I woke up at about 4 feeling ok. I don't regret ending it, but I am feeling really sad again, now. I just feel very heavy hearted. Obviously, there were things that weren't right in the relationship, but I also went from believing he loved me to realising he couldn't because I wasn't slim or pretty or 'good enough'. Just couldn't believe he could want me, when his ex girlfriends had been 'beautiful'. I just felt like he thought he could no longer get one of the 'beautiful' girls and so he'd settled for me. And in the end, I think that started to show. I just didn't trust him at all on any level, but the proof I had that he was fundamentally untrustworthy was all the nice things he said to me. I have no idea what the truth was; whether he was trustworthy or not. No idea.
I can't see a point when I would be ready to accept that either, to be honest. That whoever I'm with will have had to 'settle' - settle for someone who isn't as pretty as they hoped for; who doesn't look nice in a bikini; who isn't sexy; who isn't intellectual enough; who who isn't good enough in any respect, really. So I guess this is just it now then, and I'm on my own for the long haul. I suppose at least I recognise it.
I don't even know if he did love me, I just feel like I'm back at it never having happened and everything 'she' ever said is there as loud as ever. And I don't know which of all the 'voices' or which of all the messages are real. And she probably shouldn't have said the things she did, but it doesn't mean they weren't true.

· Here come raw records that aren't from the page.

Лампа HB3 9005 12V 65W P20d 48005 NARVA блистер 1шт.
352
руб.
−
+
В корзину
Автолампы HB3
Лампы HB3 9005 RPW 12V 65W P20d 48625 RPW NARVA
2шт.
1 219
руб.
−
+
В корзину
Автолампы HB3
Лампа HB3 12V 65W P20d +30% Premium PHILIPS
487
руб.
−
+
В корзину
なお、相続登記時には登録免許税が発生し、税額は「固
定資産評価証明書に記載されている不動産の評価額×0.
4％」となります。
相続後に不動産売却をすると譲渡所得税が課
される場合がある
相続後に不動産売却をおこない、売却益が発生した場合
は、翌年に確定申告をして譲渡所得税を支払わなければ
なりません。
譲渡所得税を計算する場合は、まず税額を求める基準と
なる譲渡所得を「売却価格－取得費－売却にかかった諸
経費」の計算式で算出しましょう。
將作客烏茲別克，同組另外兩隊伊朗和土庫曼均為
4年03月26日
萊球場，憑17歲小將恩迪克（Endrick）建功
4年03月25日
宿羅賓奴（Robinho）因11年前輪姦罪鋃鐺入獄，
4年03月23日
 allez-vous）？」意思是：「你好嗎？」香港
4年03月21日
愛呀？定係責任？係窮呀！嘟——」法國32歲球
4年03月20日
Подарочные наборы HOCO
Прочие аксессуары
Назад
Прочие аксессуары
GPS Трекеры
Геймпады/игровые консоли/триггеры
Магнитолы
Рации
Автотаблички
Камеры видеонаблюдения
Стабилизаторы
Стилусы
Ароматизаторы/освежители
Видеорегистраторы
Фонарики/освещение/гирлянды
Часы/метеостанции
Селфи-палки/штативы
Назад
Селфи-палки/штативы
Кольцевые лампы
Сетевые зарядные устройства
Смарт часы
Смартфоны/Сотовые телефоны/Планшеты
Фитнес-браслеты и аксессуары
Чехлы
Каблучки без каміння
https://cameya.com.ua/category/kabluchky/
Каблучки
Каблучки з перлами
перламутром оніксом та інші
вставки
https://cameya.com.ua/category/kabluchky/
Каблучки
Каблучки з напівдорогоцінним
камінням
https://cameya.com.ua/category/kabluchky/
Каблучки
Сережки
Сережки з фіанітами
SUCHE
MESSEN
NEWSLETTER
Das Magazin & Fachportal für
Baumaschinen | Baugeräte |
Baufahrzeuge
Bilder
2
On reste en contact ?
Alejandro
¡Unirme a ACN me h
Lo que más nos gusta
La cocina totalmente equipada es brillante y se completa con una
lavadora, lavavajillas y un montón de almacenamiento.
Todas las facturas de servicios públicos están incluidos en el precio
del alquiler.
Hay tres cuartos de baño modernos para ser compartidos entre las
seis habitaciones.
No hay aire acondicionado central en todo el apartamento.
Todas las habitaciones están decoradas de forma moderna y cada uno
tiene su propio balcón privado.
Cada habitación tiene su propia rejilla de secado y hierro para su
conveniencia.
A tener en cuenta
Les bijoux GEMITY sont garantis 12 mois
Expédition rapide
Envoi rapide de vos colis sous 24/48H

Sorry, just rambling through a lot of thoughts this morning.
Jarlin Have you had a reply yet? Personally, I think you needed to be a bit more 'to the point' in that email. You weren't expecting to hear from him and you spent many months being understanding, accommodating, facilitating, with his mum's death and everything, but you wouldn't be able to keep going like that indefinitely. I think that whatever the outcome from this, it will be the one you need. You couldn't reconcile and have it look the same as it did before.
Dire I found meeting for a drink/coffee was a good idea, too. It's easy and comfortable to leave after one drink if you want to, but also gives the option of extending the date if you want to.